→ What to work on:
Below are records; report the number of lines in them that include the word "ReferencedEntity", with no other text.

→ Exercise inputs:

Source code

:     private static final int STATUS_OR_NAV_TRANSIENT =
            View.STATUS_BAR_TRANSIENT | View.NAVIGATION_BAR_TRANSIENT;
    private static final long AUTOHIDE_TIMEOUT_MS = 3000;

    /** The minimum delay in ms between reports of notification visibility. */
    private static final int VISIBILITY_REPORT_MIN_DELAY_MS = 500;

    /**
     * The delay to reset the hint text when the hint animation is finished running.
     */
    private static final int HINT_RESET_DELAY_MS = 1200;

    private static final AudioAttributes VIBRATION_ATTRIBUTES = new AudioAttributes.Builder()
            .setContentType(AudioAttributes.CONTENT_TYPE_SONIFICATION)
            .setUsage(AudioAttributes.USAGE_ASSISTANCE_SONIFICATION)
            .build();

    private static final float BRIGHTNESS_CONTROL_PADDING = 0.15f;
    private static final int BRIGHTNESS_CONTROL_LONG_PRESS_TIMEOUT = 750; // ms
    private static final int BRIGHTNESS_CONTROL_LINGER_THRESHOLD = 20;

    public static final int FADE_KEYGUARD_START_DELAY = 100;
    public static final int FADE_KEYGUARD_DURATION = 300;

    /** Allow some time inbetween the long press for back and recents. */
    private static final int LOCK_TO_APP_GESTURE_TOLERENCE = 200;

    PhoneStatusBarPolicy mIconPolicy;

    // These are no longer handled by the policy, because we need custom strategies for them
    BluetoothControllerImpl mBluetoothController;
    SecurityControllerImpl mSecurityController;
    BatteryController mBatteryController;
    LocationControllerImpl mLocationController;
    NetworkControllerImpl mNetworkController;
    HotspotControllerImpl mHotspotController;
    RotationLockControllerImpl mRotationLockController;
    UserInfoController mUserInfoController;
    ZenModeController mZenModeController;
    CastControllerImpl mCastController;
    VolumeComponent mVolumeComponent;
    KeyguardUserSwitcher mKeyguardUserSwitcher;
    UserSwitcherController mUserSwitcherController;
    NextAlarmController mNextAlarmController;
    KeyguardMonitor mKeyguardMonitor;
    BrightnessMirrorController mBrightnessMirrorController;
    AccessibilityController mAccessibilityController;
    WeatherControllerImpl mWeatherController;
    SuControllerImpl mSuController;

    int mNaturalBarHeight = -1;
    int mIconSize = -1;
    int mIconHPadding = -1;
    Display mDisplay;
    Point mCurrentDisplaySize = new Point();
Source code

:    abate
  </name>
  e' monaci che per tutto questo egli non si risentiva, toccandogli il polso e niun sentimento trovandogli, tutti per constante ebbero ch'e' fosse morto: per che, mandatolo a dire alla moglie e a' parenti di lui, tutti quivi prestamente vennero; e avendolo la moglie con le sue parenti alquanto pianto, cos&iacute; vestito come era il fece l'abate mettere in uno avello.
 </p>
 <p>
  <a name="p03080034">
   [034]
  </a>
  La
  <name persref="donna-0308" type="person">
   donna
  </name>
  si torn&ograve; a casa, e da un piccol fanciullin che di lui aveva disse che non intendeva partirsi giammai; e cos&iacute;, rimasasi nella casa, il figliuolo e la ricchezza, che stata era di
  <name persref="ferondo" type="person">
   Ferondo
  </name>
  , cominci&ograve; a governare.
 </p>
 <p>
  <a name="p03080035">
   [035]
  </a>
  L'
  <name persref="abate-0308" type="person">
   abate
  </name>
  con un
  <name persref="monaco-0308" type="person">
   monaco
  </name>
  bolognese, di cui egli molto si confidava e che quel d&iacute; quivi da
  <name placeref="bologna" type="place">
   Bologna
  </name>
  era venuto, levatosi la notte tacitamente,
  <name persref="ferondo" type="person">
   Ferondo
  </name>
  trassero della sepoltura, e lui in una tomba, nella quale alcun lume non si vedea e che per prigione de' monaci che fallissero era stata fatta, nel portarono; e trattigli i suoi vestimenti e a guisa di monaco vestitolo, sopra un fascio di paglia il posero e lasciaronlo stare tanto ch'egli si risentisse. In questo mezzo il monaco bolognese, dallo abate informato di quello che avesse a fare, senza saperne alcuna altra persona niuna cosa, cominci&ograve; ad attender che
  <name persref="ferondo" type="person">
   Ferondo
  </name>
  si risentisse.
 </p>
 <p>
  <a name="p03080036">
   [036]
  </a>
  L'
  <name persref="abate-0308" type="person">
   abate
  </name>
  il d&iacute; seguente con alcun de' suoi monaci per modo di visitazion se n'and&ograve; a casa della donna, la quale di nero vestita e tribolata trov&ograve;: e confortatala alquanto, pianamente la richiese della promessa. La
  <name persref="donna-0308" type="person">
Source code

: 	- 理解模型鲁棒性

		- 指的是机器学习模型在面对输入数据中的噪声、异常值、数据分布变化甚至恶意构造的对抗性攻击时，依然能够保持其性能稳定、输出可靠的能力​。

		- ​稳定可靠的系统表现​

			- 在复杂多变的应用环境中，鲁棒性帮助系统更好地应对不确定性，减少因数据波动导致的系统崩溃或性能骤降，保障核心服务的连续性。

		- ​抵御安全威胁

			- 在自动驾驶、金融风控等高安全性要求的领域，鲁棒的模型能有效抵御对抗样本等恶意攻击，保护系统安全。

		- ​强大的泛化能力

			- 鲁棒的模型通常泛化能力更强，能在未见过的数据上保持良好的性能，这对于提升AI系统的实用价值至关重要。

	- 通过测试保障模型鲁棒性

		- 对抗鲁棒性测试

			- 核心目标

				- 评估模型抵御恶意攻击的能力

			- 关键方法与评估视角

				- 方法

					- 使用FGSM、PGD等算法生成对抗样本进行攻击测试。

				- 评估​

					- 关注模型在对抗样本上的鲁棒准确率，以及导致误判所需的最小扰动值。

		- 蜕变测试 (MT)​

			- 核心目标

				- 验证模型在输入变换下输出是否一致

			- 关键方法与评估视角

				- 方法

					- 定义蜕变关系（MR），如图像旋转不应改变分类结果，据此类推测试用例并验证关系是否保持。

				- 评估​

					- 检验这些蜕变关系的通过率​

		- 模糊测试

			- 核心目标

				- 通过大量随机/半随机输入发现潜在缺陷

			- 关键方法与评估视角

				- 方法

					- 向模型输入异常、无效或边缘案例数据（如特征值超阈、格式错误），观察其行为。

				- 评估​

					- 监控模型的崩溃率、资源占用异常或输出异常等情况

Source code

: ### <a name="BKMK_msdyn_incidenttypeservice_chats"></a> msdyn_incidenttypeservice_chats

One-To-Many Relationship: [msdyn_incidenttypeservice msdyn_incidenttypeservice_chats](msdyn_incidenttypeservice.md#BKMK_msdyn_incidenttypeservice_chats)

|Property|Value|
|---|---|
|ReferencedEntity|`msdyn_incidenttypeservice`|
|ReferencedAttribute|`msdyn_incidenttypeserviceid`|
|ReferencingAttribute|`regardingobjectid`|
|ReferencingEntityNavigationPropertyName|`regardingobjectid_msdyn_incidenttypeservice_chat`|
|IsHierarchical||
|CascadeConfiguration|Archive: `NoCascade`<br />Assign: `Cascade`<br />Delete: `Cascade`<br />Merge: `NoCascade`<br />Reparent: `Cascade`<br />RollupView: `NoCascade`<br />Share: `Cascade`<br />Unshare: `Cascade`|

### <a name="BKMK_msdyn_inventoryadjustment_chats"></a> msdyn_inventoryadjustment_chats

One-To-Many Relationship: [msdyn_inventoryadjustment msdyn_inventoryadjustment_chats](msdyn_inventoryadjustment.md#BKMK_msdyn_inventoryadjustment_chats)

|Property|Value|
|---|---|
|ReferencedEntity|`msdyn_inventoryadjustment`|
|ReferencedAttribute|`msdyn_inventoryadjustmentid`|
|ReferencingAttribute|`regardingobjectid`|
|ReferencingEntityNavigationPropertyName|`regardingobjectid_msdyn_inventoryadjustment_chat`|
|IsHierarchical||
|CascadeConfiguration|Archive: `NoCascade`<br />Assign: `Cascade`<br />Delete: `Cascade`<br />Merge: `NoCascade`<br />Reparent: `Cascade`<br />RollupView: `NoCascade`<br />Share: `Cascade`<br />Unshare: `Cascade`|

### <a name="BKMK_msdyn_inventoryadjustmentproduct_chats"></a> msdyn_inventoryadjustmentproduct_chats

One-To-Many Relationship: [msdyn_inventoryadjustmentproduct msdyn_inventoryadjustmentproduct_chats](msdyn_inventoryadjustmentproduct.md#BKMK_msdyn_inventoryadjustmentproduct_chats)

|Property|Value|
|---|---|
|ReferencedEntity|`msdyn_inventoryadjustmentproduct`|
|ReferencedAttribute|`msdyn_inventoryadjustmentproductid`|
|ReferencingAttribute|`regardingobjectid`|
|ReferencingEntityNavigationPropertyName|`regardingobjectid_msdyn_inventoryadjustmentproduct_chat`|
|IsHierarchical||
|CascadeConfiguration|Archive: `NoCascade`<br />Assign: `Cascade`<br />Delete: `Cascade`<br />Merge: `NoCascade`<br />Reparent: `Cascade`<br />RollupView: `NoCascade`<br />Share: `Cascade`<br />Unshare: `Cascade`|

→ Response for this exercise:
3